Sleeping with Grandfather
I remember Mom threading the needle,
lashing the stitch back and forth in her hands.
Grandfather had just died. We found him dead
on the hardwood, skin still vibrant and moist.
No time to waste, Mom peeled him in long, shapely strips,
then cut them into worthy squares. Grandfather
would become a blanket, an otherwise mixed message
for us to sleep under. Mom paid a guy
$50 to dig a hole to throw him in, and another 20
to cover it up. She sat around the plot making the quilt,
and we sat a skirt around her while she told the story of him.
Bastard, always made off on cold nights, paying for warmth
he hadn’t bothered to find right in front of him, but I promise,
she said, you all will have. He won’t take that away from you,
and it’ll kill him, you know, shacking up to benefit his own kin.
And she was right. All those years, we had him.
At bedtime, we’d pull him back from the headboard,
tucking ourselves feet first before pulling him over our faces,
warm as any, dreams stirring under a world whispering.
The Thawing Season
There are times when the door to Mom’s bedroom
doesn’t open. Sometimes, it lasts for months.
Frost creeps from the floor tiles to the walls,
but her door still burns like a furnace.

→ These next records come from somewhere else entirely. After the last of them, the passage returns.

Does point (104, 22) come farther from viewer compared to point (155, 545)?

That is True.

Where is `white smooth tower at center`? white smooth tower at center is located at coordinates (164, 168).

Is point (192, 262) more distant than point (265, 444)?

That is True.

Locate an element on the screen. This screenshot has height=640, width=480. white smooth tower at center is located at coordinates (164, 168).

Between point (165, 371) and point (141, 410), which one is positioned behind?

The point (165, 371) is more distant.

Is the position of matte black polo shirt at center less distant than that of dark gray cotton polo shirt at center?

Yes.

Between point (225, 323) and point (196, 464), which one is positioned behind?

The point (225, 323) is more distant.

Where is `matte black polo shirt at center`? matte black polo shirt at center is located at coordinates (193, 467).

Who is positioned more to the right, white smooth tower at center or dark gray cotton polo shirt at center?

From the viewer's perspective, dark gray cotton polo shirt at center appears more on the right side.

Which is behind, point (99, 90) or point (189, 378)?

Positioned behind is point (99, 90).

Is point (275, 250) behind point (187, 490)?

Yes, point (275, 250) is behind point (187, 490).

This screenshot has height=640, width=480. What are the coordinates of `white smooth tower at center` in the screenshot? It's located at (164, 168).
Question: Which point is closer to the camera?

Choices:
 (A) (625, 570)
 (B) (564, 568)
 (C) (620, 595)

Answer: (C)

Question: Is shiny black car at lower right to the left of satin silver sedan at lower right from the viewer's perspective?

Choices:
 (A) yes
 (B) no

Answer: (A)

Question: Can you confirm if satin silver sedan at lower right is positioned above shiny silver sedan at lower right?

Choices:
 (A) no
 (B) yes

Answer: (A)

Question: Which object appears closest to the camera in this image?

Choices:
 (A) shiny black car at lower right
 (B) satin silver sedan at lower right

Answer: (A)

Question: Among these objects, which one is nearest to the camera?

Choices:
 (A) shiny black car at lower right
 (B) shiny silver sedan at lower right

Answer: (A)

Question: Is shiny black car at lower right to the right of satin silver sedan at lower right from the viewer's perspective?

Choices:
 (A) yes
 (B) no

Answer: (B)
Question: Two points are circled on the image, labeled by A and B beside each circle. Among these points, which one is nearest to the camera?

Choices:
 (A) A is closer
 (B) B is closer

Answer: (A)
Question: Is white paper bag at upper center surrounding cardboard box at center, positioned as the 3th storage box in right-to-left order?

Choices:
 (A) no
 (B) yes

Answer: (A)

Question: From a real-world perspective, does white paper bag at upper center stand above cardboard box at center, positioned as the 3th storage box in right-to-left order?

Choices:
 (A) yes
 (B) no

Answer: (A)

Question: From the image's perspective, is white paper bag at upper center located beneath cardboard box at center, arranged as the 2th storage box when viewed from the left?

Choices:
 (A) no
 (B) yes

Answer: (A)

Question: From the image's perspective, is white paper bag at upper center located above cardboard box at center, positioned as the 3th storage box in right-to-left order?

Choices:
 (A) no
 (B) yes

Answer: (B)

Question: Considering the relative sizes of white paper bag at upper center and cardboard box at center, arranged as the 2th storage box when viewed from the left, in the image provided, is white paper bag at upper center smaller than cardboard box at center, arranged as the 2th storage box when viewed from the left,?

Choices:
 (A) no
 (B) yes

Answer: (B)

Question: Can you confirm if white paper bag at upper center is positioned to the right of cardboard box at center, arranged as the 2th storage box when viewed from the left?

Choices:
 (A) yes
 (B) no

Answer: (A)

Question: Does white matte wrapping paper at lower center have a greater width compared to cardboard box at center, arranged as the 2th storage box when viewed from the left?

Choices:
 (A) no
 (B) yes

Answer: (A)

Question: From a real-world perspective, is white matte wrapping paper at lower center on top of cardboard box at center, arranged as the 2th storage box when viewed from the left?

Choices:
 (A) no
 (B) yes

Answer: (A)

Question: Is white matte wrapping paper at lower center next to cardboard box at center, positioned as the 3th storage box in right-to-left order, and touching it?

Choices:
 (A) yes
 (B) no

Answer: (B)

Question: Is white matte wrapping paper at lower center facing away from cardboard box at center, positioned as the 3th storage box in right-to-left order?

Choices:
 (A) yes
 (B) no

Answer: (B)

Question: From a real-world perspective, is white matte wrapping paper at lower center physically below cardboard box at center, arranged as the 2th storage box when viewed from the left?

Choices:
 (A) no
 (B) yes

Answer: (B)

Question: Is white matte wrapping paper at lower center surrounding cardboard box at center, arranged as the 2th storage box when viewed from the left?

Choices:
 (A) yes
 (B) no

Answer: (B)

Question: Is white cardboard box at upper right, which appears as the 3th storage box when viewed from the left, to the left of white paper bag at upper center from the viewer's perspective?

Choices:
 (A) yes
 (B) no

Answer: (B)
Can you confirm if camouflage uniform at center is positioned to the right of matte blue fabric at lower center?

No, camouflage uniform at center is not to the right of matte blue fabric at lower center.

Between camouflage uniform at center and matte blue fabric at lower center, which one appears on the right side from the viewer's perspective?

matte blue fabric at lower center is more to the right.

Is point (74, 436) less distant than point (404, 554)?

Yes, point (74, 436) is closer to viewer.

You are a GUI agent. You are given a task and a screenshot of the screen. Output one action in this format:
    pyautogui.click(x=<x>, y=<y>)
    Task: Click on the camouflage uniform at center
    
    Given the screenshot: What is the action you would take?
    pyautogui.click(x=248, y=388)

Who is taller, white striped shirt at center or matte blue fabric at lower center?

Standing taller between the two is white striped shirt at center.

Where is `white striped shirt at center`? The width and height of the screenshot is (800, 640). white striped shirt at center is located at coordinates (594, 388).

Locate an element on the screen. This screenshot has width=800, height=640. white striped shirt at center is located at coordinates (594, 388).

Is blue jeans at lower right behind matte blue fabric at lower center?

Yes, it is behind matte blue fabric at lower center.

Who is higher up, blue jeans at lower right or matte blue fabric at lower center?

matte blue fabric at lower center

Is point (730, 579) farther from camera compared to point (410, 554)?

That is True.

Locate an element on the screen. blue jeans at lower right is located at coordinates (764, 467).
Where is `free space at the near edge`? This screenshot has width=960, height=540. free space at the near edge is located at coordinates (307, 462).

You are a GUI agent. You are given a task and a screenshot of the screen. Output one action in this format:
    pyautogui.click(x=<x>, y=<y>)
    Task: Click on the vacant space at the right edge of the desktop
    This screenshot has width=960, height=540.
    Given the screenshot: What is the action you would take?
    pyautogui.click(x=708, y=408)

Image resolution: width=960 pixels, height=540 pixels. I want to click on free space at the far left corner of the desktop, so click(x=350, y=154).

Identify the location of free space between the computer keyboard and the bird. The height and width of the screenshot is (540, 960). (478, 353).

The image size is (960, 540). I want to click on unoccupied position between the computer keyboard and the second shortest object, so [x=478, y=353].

What’s left
of the heat throughout the rest of the house floats
to the top. Dad shows in his red pickup. In the back
are meat hooks and long lays of chicken and beef and pork.
Through the door, Dad animates in black boots,
an apron and rubber gloves. Before long, his frozen cast
of meats hangs above us. He puts a pot of water to boil
on the stove and looks after us. Perhaps he’s lonely.
As the door to Mom’s room cracks, the meat starts
to thaw. Flies gather. The hooks and meat sway
in the air above us and drip, and soften shape,
and sometimes fall on us from the ceiling.
We’re covered in blood, dead meats and their juices
with our dad, and we settle in well to this routine
by the time the water boils, he’s gone again.